In the coming months, KOCE-TV will move to Costa Mesa, change its name and become the new full-service PBS station for most of Southern California.
And that means finding a new home for the cat.
The station, which has operated at Golden West College since 1972, adopted a feline two years ago when rats began invading its studio. The cat, named Koce (pronounced "COH-see"), took care of the rat problem quickly but still lives there full time, in part because the crew got attached to her.
"Now she's a part of the family," said news director Mike Taylor. "I think if you remove the cat and rats know there's no cat anymore, they'll work their way back in. But I don't think we would ever give her up, no matter what."
Over the next half-year, KOCE has plenty of things to move into the building at 3080 Bristol St. in Costa Mesa. The station announced a month ago that it will replace Los Angeles-based KCET as the region's prime PBS station, and as of Jan. 1, it will be known as PBS SoCal and adopt a slew of national programs. The offices on Beach Boulevard have already started packing up, and the studio plans to follow by June.
When the boxes arrive in Costa Mesa, they'll contain four decades of Surf City history. According to studio manager Roger Genereux, some of the light fixtures date back to the first broadcast. Other items are more modern, including the high-definition cameras the station adopted in September, the computers in the upstairs control room — and Koce, who may function as a mascot even if her rat-killing services aren't needed.
"The hope is that she'll be able to be our studio cat over there as well," Taylor said.
Up in the sky
On a bitter cold Dec. 22, a small crew of half a dozen gathered in the studio to tape the news show "Real Orange." Taylor was filling in for usual anchor Ed Arnold, and co-host Ann Pulice advised him as he glanced at the teleprompter and adjusted his chair the right distance from hers. Genereux, standing behind the camera, looked up at the lighting grid and remembered when he helped to install it 39 years ago.
KOCE was the brainchild of Norman Watson, the first chancellor of the Coast Community College District, who founded the station largely to provide telecourses for students. Within a few years, KOCE grew to include news programs and other local-themed shows.
Genereux couldn't remember too much about KOCE's first-day lineup, except that the station went on the air in the early morning to show "Sesame Street." He did, though, remember that the crew got an encouraging message — one that the show's producer arranged.

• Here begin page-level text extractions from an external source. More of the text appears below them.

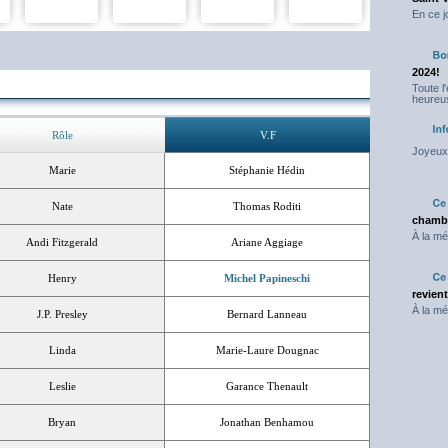
En ce j
2024!
Toute l
heureus
Rôle
V.F
Joyeux 
Marie
Stéphanie Hédin
Nate
Thomas Roditi
chambr
À la mé
Andi Fitzgerald
Ariane Aggiage
Henry
Michel Papineschi
revien
À la mé
J.P. Presley
Bernard Lanneau
Linda
Marie-Laure Dougnac
Leslie
Garance Thenault
Bryan
Jonathan Benhamou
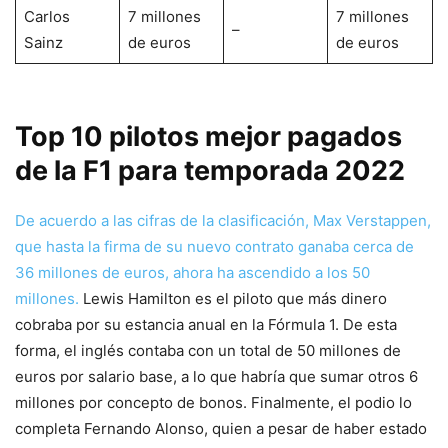
Carlos
7 millones
7 millones
–
Sainz
de euros
de euros
Top 10 pilotos mejor pagados
de la F1 para temporada 2022
De acuerdo a las cifras de la clasificación, Max Verstappen,
que hasta la firma de su nuevo contrato ganaba cerca de
36 millones de euros, ahora ha ascendido a los 50
millones.
Lewis Hamilton es el piloto que más dinero
cobraba por su estancia anual en la Fórmula 1. De esta
forma, el inglés contaba con un total de 50 millones de
euros por salario base, a lo que habría que sumar otros 6
millones por concepto de bonos. Finalmente, el podio lo
completa Fernando Alonso, quien a pesar de haber estado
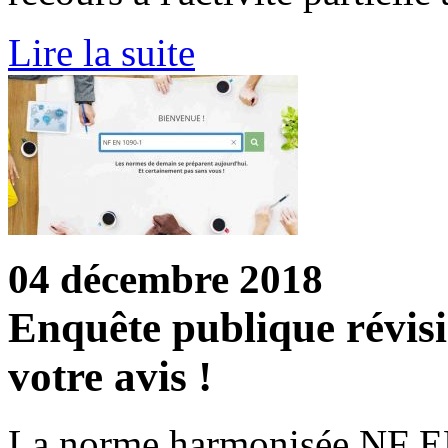
Lire la suite
04 décembre 2018
Enquête publique révis
votre avis !
La norme harmonisée NF E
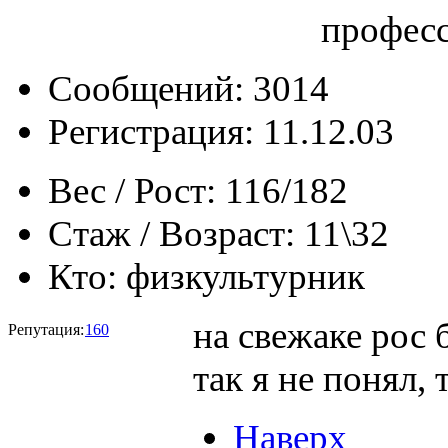
профес
Сообщений: 3014
Регистрация: 11.12.03
Вес / Рост:
116/182
Стаж / Возраст:
11\32
Кто:
физкультурник
на свежаке рос 
Репутация:
160
так я не понял, 
Наверх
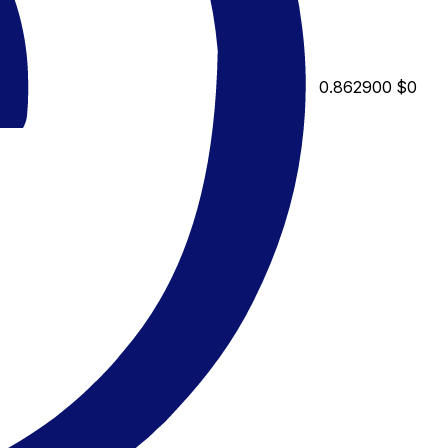
0.862900
$0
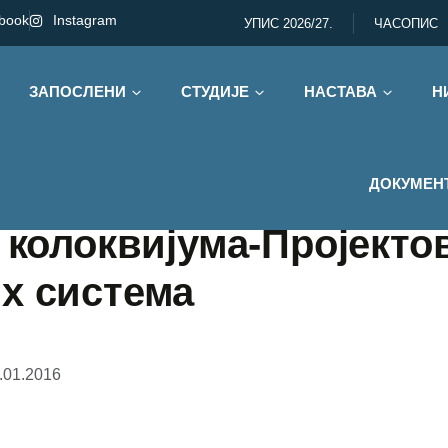
book
Instagram
УПИС 2026/27.
ЧАСОПИС
ЗАПОСЛЕНИ
СТУДИЈЕ
НАСТАВА
Н
ДОКУМЕН
2 колоквијума-Пројект
х система
.01.2016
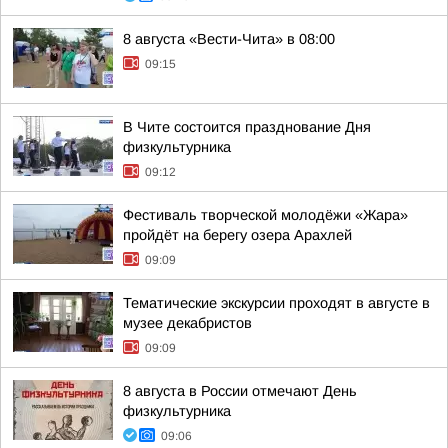
8 августа «Вести-Чита» в 08:00
09:15
В Чите состоится празднование Дня
физкультурника
09:12
Фестиваль творческой молодёжи «Жара»
пройдёт на берегу озера Арахлей
09:09
Тематические экскурсии проходят в августе в
музее декабристов
09:09
8 августа в России отмечают День
физкультурника
09:06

"We had the Goodyear Blimp up above saying, 'Good luck, KOCE,'" Genereux said. "It circled around for about an hour."
It wasn't the only auspicious sign for KOCE in its early days. When the station began, according to Genereux, KCET clearly dominated the Southern California PBS market, but the staff in Huntington Beach was excited to work on Orange County-themed programming, which he called a rarity at the time.

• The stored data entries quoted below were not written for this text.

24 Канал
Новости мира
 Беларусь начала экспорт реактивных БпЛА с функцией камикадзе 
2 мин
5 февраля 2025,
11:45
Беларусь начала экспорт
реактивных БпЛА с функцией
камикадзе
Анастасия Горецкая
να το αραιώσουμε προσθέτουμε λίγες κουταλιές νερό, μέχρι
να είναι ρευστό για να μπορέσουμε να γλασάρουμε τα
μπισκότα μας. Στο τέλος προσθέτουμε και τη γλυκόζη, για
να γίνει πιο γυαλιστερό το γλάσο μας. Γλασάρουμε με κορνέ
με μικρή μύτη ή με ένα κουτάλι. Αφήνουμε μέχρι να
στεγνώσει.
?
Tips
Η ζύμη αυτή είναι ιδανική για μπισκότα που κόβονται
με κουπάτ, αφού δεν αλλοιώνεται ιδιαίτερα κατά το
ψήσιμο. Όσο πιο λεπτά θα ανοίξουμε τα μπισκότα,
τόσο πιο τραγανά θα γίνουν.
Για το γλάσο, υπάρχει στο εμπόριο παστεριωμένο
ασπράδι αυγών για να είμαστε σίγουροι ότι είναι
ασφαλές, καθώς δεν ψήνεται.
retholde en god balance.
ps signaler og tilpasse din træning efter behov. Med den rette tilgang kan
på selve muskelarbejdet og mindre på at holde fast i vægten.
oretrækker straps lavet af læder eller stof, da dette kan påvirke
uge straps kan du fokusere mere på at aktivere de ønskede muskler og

Moreover, by the end of its first decade, KOCE had shown a knack for turning out major talents. David Fanning, one of the station's early producers, became executive producer of the investigative news show "Frontline" in 1983. Thom Eberhardt, who made documentaries for KOCE in its early days, went on to direct "Without a Clue," "Captain Ron" and other comedy films.
KOCE changed and expanded over the years, but its studio never moved from the building by the campus amphitheater off Gothard Street.
The studio consisted of two rooms until the mid-1990s, when staff removed the separating wall and converted it into one large workspace. The most lavish end of the room is the "Real Orange" stage, which features an anchors' desk up a small flight of blue-carpeted stairs, green-painted columns on the table and background photos of Fashion Island and the Huntington Beach Pier.
Across the room is the more spare console for "Inside OC with Rick Reiff," with a small stage in between containing two high chairs used for some interview segments.
KOCE had already made plans to move before it learned that KCET was leaving PBS — with offices at one address and the studio at another, staff wanted a single base of operations — and technology provided a further incentive to modernize. Taylor said the new high-definition cameras more easily pick up blemishes, particularly on hand-painted backdrops, which means that a number of sets will likely be built from scratch in Costa Mesa.
"You think, 'There's a little wrinkle in that background,'" Taylor said. "You wouldn't see that on regular TV."
'A very exciting time'
New technology aside, KOCE still follows some time-honored practices. The crew still tapes "Real Orange" in a single session, breaking only for commercials and avoiding retakes.
"We act as if it's live," Genereux said before the cameras rolled Dec. 22. "We're live to tape."
Genereux, who helped build KOCE's first studio, will now help construct its second one. Over the next few months, as KOCE occupies the bottom floor of the Costa Mesa building, the studio manager plans to oversee soundproofing, lighting, pouring new acrylic floors and more.
Among those looking forward to the move is Andra Davis, the station's on-air operations supervisor, who sits in the control room upstairs and monitors the shows to make sure they run on time and have no technical problems. A KOCE employee for nine years, Davis said he sometimes kicks back during down time and enjoys the programs. Now, he said, he's looking forward to "Masterpiece Theatre" joining the schedule.
"It's an exciting time," he said. "A very exciting time."